This sounds vaguely like something Michael Corleone would say about Fredo the day before taking him fishing. “Good guy, Fredo. But he was never supposed to have a role in the business. Frankly, we’ve never been very close.”

Maybe I need to revisit that prediction that Bannon will survive the expected “100 days” purge.

“I like Steve, but you have to remember he was not involved in my campaign until very late,” Trump said. “I had already beaten all the senators and all the governors, and I didn’t know Steve. I’m my own strategist and it wasn’t like I was going to change strategies because I was facing crooked Hillary.”

He ended by saying, “Steve is a good guy, but I told them to straighten it out or I will.”

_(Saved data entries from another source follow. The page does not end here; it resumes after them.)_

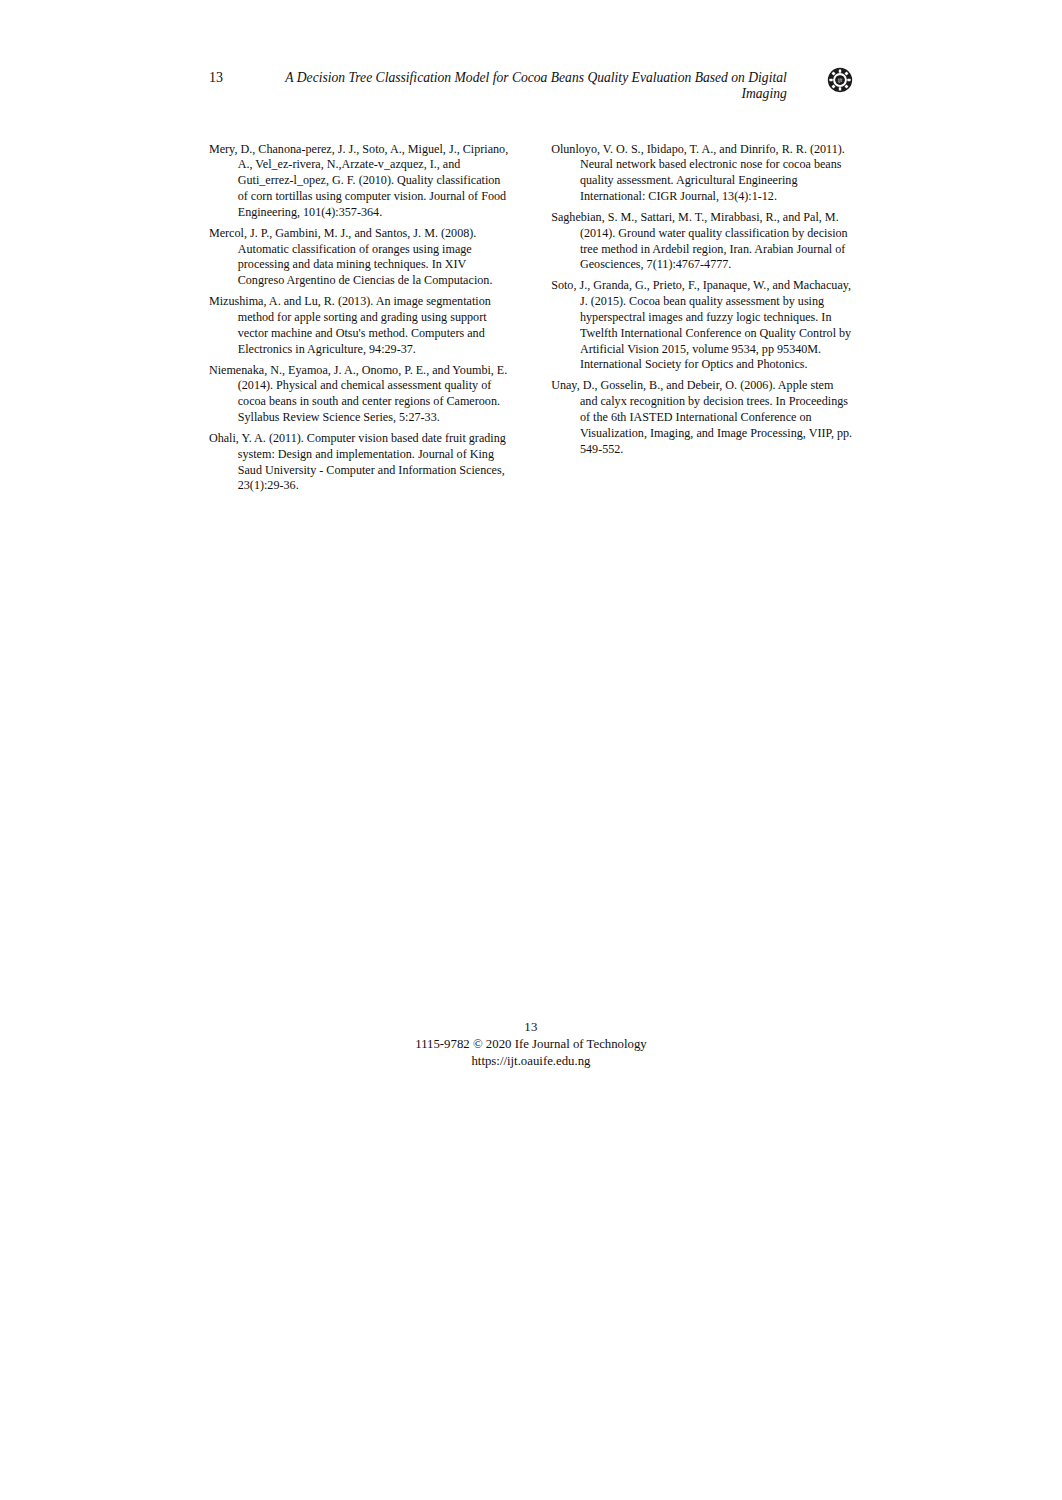13
A Decision Tree Classification Model for Cocoa Beans Quality Evaluation Based on Digital Imaging
ijt
Mery, D., Chanona-perez, J. J., Soto, A., Miguel, J., Cipriano, A., Vel_ez-rivera, N.,Arzate-v_azquez, I., and Guti_errez-l_opez, G. F. (2010). Quality classification of corn tortillas using computer vision. Journal of Food Engineering, 101(4):357-364.
Mercol, J. P., Gambini, M. J., and Santos, J. M. (2008). Automatic classification of oranges using image processing and data mining techniques. In XIV Congreso Argentino de Ciencias de la Computacion.
Mizushima, A. and Lu, R. (2013). An image segmentation method for apple sorting and grading using support vector machine and Otsu's method. Computers and Electronics in Agriculture, 94:29-37.
Niemenaka, N., Eyamoa, J. A., Onomo, P. E., and Youmbi, E. (2014). Physical and chemical assessment quality of cocoa beans in south and center regions of Cameroon. Syllabus Review Science Series, 5:27-33.
Ohali, Y. A. (2011). Computer vision based date fruit grading system: Design and implementation. Journal of King Saud University - Computer and Information Sciences, 23(1):29-36.
Olunloyo, V. O. S., Ibidapo, T. A., and Dinrifo, R. R. (2011). Neural network based electronic nose for cocoa beans quality assessment. Agricultural Engineering International: CIGR Journal, 13(4):1-12.
Saghebian, S. M., Sattari, M. T., Mirabbasi, R., and Pal, M. (2014). Ground water quality classification by decision tree method in Ardebil region, Iran. Arabian Journal of Geosciences, 7(11):4767-4777.
Soto, J., Granda, G., Prieto, F., Ipanaque, W., and Machacuay, J. (2015). Cocoa bean quality assessment by using hyperspectral images and fuzzy logic techniques. In Twelfth International Conference on Quality Control by Artificial Vision 2015, volume 9534, pp 95340M. International Society for Optics and Photonics.
Unay, D., Gosselin, B., and Debeir, O. (2006). Apple stem and calyx recognition by decision trees. In Proceedings of the 6th IASTED International Conference on Visualization, Imaging, and Image Processing, VIIP, pp. 549-552.
13
1115-9782 © 2020 Ife Journal of Technology
https://ijt.oauife.edu.ng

The most ominous part there is Trump claiming that he “didn’t know Steve” before Bannon joined the campaign. Charitably, he meant that he didn’t know him well, but he certainly knew him. Bannon reportedly was chatting with Trump about a presidential run as early as 2011. According to David Bossie, “As Breitbart grew, Mr. Trump was constantly in touch with Steve about news articles and doing interviews with his reporters,” and Trump ended up being Bannon’s first interview when Bannon’s radio show relaunched as a Breitbart operation in 2014. In 2015, Bannon told a friend that he was already Trump’s “campaign manager,” which may have been a joke about how much favorable coverage Trump was getting from Breitbart or may have been a more serious comment about some behind-the-scenes advisory role Bannon had in Trump’s political operation. (Bannon told his friend to keep the “campaign manager” comment confidential.) Weirdest of all, though, Trump has already admitted to having known Bannon for years — in, of all things, his press release last summer announcing that Bannon was formally joining the campaign. Now, suddenly, he’s a stranger? Bad omen.

Axios reports that Bannon allies inside and outside the White House are “distraught” by Trump’s comments, fearing they’re a sign that Bannon’s days are numbered and Trump is already pre-spinning the firing. A factor, allegedly, is Trump’s annoyance at Bannon being described in media profiles as a “shadow president” or the brains behind Trump’s nationalist philosophy, something that was bound to affront Trump’s gigantic, fragile ego. In fact, I remember reporters chirping on Twitter when that issue of Time magazine with Bannon on the cover came out in February that it was the beginning of the end for him, whether he knew it or not. Trump wouldn’t tolerate the perception that Bannon was the one who was really calling the shots in the executive branch. And now, per Axios, sure enough:

What got Bannon in trouble: Axios AM is told that President Trump didn’t like the stories about Bannon as the Svengali, or leaks against Jared and Ivanka, or planted stories that he blamed Bannon for. It was less than 10 weeks ago that Bannon appeared on the cover of TIME as “THE GREAT MANIPULATOR,” with the inside story asking if he was “the Second Most Powerful Man in the World.”

Bannon’s mistake: He did little to build alliances and a personal retinue within the White House, while his rivals did the opposite. So he wound up isolated in “West Wing Survivor.’

One White House aide told David Ignatius that people inside the White House “are tired of games” being played by Bannon, “someone who came on board 72 days before the election.” It always seemed possible, or even probable, that Trump would gradually morph in office from a nationalist firebrand to a more conventional Republican as he came under the influence of “the swamp” and bumped up against the operational limits of domestic and international politics, but who had “airstrikes on Syria and Bannon gone before summer” in the pool? If Bannon departs, the closest thing left to a nationalist influence on Trump inside the White House will be Stephen Miller, a junior advisor who might well follow Bannon out the door. Michael Anton will still be there too, but Anton is a national security advisor and McMaster seems to have asserted control pretty firmly over that complex. A Bannon-less Trump will be interesting, and even less predictable than he is now. Does he become a Bush-style Republican? A Kushner-influenced centrist? Remain a nationalist because, after all, he’s been skeptical of trade for decades?